Performance issues are something that many organizations start to see when scaling up their platforms to handle more data. These issues can be attributed to many different things. Sub-optimal database configurations and indexing strategies are common culprits that don’t show themselves until larger data volumes are processed. However, performance issues can often be attributed to ETL code starting to struggle under the load. Ensuring that the design of your ETL processes is scalable from the beginning will greatly lower the chances that the ETL component of the equation is not the issue.
Here are some simple tips you can follow during the design phase to ensure your ETL processes are running as fast as possible:
- For batch processing, only pull the minimum data you need from your source systems. While you can take the paranoid approach and pull everything to determine changes, all that data will need to be compared to target data in order to determine what changed and which eats additional memory and processing cycles. Consider whether you can use timestamps or sequence numbers from your source systems to figure out what changed.
- Don’t perform cached lookups in your ETL tool against large tables. Cached lookups are great for small dimension and code table lookups, but use some discretion before blindly going down the cached lookup route. That transaction table with 50 million records? Probably not a good idea to cache that table in memory. Try using a left outer join instead.
- Avoid using row-by-row processing in your ETL tool. You should be using the bulk-loading options of your ETL tool, as it is tuned for processing large data volumes. Moreover, if you are using SSIS, don’t use the built in Slowly Changing Dimension component for performance sensitive applications. It uses row-by-row updates by default which can grind everything to a halt. Take a look at the Multiple Hash component on CodePlex to calculate your own record hashes and roll your own using intermediate working tables to handle updates.
- For sources coming from a database, make sure you are offloading table joins to the database. Chances are that your database can do the join much more efficiently that your ETL tool can.
- Never use cursors in any ETL code. Cursors have their use, but they should not be used in any regularly-scheduled ETL processes. Rewrite your code using set logic instead.

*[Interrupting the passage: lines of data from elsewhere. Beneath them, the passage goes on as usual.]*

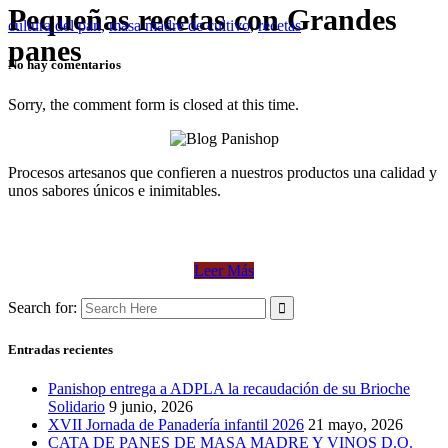
Pequeñas recetas con Grandes
cultura del pan
,
masa madre de cultivo
,
recetas
panes
No hay comentarios
Sorry, the comment form is closed at this time.
Procesos artesanos que confieren a nuestros productos una calidad y
unos sabores únicos e inimitables.
Leer Más
Search for:
Entradas recientes
Panishop entrega a ADPLA la recaudación de su Brioche
Solidario
9 junio, 2026
XVII Jornada de Panadería infantil 2026
21 mayo, 2026
CATA DE PANES DE MASA MADRE Y VINOS D.O.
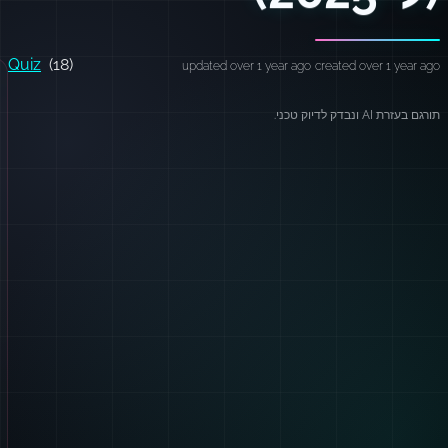
Quiz
(18)
updated over 1 year ago
created over 1 year ago
תורגם בעזרת AI ונבדק לדיוק טכני.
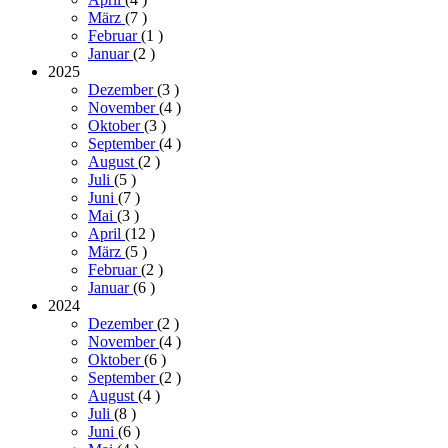
März
(7
)
Februar
(1
)
Januar
(2
)
2025
Dezember
(3
)
November
(4
)
Oktober
(3
)
September
(4
)
August
(2
)
Juli
(5
)
Juni
(7
)
Mai
(3
)
April
(12
)
März
(5
)
Februar
(2
)
Januar
(6
)
2024
Dezember
(2
)
November
(4
)
Oktober
(6
)
September
(2
)
August
(4
)
Juli
(8
)
Juni
(6
)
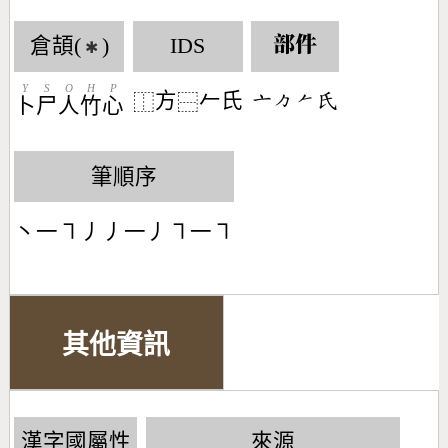
倉頡(
)
IDS
部件
✱
Y
S
O
H
P
方
𠂉氏
󶁂󶀼󶀩󶃯
⿰
⿱
卜
尸
人
竹
心
筆順序
丶一㇕丿丿一丿㇕一㇕
其他資訊
漢字國屬性
來源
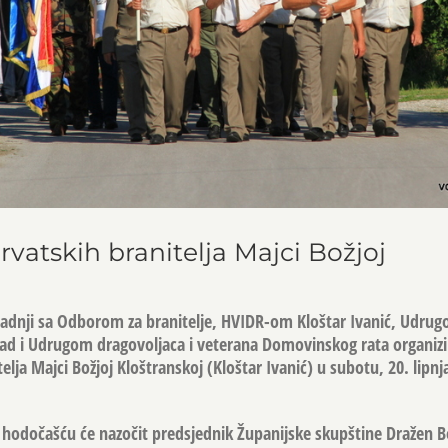
rvatskih branitelja Majci Božjoj
uradnji sa Odborom za branitelje, HVIDR-om Kloštar Ivanić, Udru
rad i Udrugom dragovoljaca i veterana Domovinskog rata organizi
lja Majci Božjoj Kloštranskoj (Kloštar Ivanić) u subotu, 20. lipnj
 hodočašću će nazočit predsjednik Županijske skupštine Dražen B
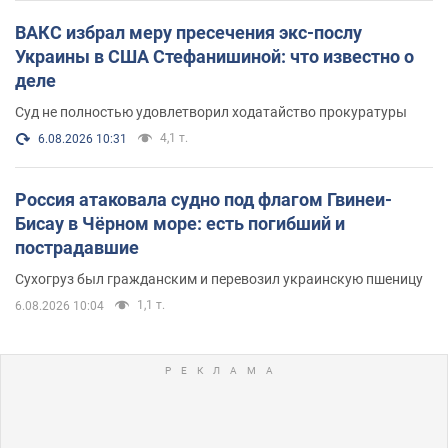
ВАКС избрал меру пресечения экс-послу
Украины в США Стефанишиной: что известно о
деле
Суд не полностью удовлетворил ходатайство прокуратуры
4,1 т.
6.08.2026 10:31
Россия атаковала судно под флагом Гвинеи-
Бисау в Чёрном море: есть погибший и
пострадавшие
Сухогруз был гражданским и перевозил украинскую пшеницу
1,1 т.
6.08.2026 10:04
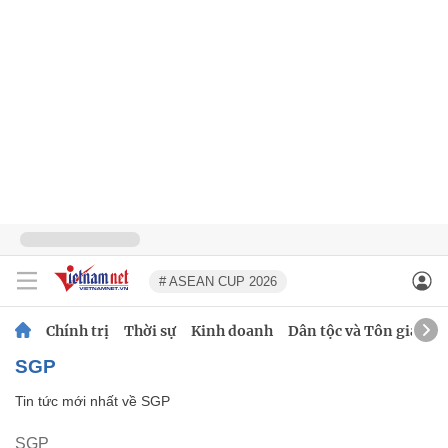
# ASEAN CUP 2026
Chính trị
Thời sự
Kinh doanh
Dân tộc và Tôn giáo
SGP
Tin tức mới nhất về
SGP
SGP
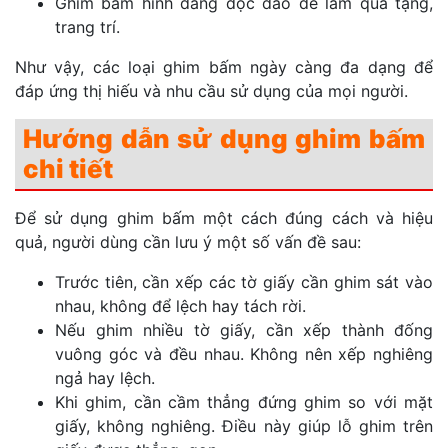
Ghim bấm hình dáng độc đáo để làm quà tặng,
trang trí.
Như vậy, các loại ghim bấm ngày càng đa dạng để
đáp ứng thị hiếu và nhu cầu sử dụng của mọi người.
Hướng dẫn sử dụng ghim bấm
chi tiết
Để sử dụng ghim bấm một cách đúng cách và hiệu
quả, người dùng cần lưu ý một số vấn đề sau:
Trước tiên, cần xếp các tờ giấy cần ghim sát vào
nhau, không để lệch hay tách rời.
Nếu ghim nhiều tờ giấy, cần xếp thành đống
vuông góc và đều nhau. Không nên xếp nghiêng
ngả hay lệch.
Khi ghim, cần cầm thẳng đứng ghim so với mặt
giấy, không nghiêng. Điều này giúp lỗ ghim trên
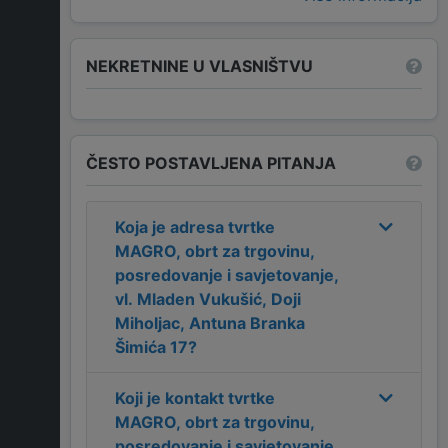
NEKRETNINE U VLASNIŠTVU
ČESTO POSTAVLJENA PITANJA
Koja je adresa tvrtke
MAGRO, obrt za trgovinu,
posredovanje i savjetovanje,
vl. Mladen Vukušić, Doji
Miholjac, Antuna Branka
Šimića 17
?
Koji je kontakt tvrtke
MAGRO, obrt za trgovinu,
posredovanje i savjetovanje,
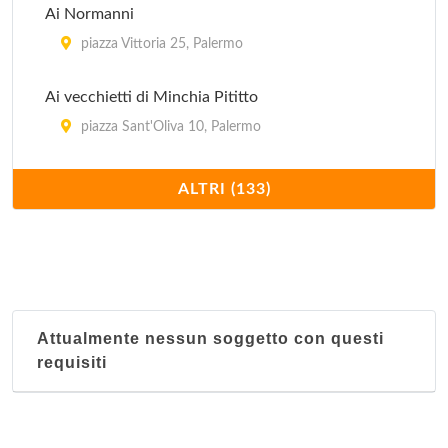
Ai Normanni
piazza Vittoria 25, Palermo
Ai vecchietti di Minchia Pititto
piazza Sant'Oliva 10, Palermo
Al genio
ALTRI (133)
piazza San Carlo 9, Palermo
Al 59
piazza Giuseppe Verdi 59, Palermo
Attualmente nessun soggetto con questi
Al Canneto
requisiti
via Aquino 146, Palermo
Al Capriccio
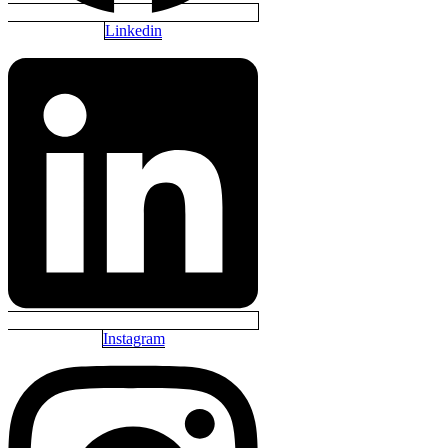
Linkedin
Instagram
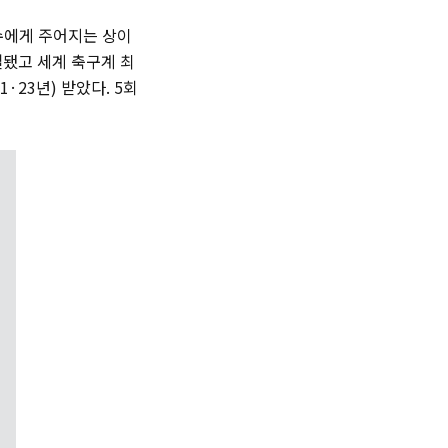
선수에게 주어지는 상이
설됐고 세계 축구계 최
1·23년) 받았다. 5회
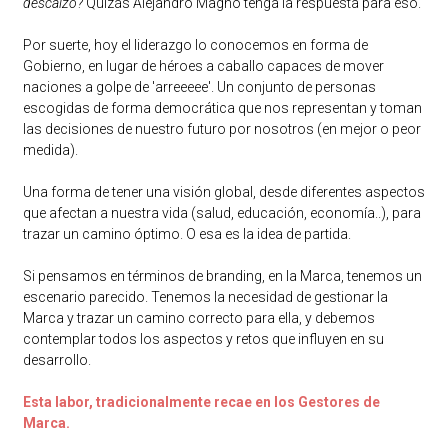
descalzo?
Quizás Alejandro Magno tenga la respuesta para eso.
Por suerte, hoy el liderazgo lo conocemos en forma de
Gobierno, en lugar de héroes a caballo capaces de mover
naciones a golpe de 'arreeeee'. Un conjunto de personas
escogidas de forma democrática que nos representan y toman
las decisiones de nuestro futuro por nosotros (en mejor o peor
medida).
Una forma de tener una visión global, desde diferentes aspectos
que afectan a nuestra vida (salud, educación, economía..), para
trazar un camino óptimo. O esa es la idea de partida.
Si pensamos en términos de branding, en la Marca, tenemos un
escenario parecido. Tenemos la necesidad de gestionar la
Marca y trazar un camino correcto para ella, y debemos
contemplar todos los aspectos y retos que influyen en su
desarrollo.
Esta labor, tradicionalmente recae en los Gestores de
Marca.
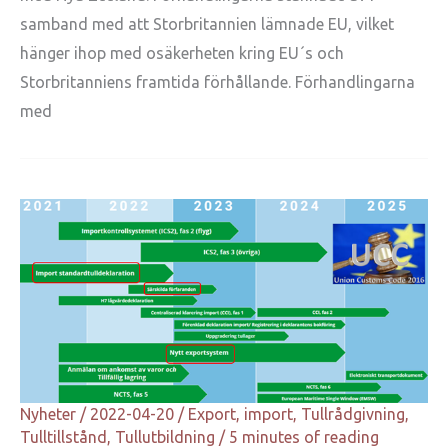
samband med att Storbritannien lämnade EU, vilket
hänger ihop med osäkerheten kring EU´s och
Storbritanniens framtida förhållande. Förhandlingarna
med
Nyheter
/
2022-04-20
/
Export
,
import
,
Tullrådgivning
,
Tulltillstånd
,
Tullutbildning
/
5 minutes of reading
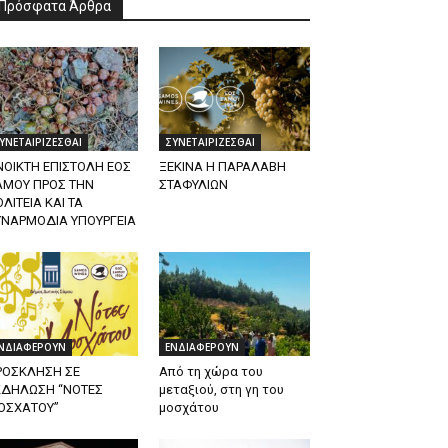
Πρόσφατα Άρθρα
ΥΝΕΤΑΙΡΙΖΕΣΘΑΙ
ΣΥΝΕΤΑΙΡΙΖΕΣΘΑΙ
ΝΟΙΚΤΗ ΕΠΙΣΤΟΛΗ ΕΟΣ
ΞΕΚΙΝΑ Η ΠΑΡΑΛΑΒΗ
ΑΜΟΥ ΠΡΟΣ ΤΗΝ
ΣΤΑΦΥΛΙΩΝ
ΛΙΤΕΙΑ ΚΑΙ ΤΑ
ΥΝΑΡΜΟΔΙΑ ΥΠΟΥΡΓΕΙΑ
ΝΔΙΑΦΕΡΟΥΝ
ΕΝΔΙΑΦΕΡΟΥΝ
ΡΟΣΚΛΗΣΗ ΣΕ
Από τη χώρα του
ΚΔΗΛΩΣΗ “ΝΟΤΕΣ
μεταξιού, στη γη του
ΟΣΧΑΤΟΥ”
μοσχάτου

I have seen some people try to get creative with this rule and use a While Loop to iterate through each record in a dataset. No, that does not make it better.
- Check your ETL scheduling logic and make sure you are utilizing as many parallel threads as possible. For example, there is no good reason to run all your code lookup tables sequentially when none of them are dependent on each other. Removing unnecessary dependencies will help make sure all your CPU cores are staying busy.
- Make sure you have a step at the end of your jobs to rebuild indexes on your reporting tables. This will help make sure your indexes are in optimal shape not only for your reports, but also for any downstream ETL processes that hit those tables.
- Check that the Auto Statistics Update option on your target database is turned on. If your database does not support it or you have it turned off for other reasons, make sure your statistics are updated at the end of each ETL run. You don’t want your query to start crawling because it selects a bad query plan when you can fix that pretty easily.
- Limit the number of CTEs and joins you are doing with a single query. For SQL Server, the query optimizer starts choosing sub-optimal query plans at around 8 tables. If you need that many joins, evaluate whether staging data in intermediate temp tables part of the way through makes more sense.
- If you are using stored procedures as part of your ETL processing, copy all input parameters into variables internal to the stored procedure. SQL Server sometimes suffers from parameter sniffing, where it compiles a query execution plan using a parameter value that does not well represent what your data looks like. Using internal variables helps mitigate against this.
As with any other implementation, planning ahead of time will pay dividends down the line once everything is running in a production state. If you follow these suggestions, you will be well on your way to making sure your ETL processes are running as fast as possible.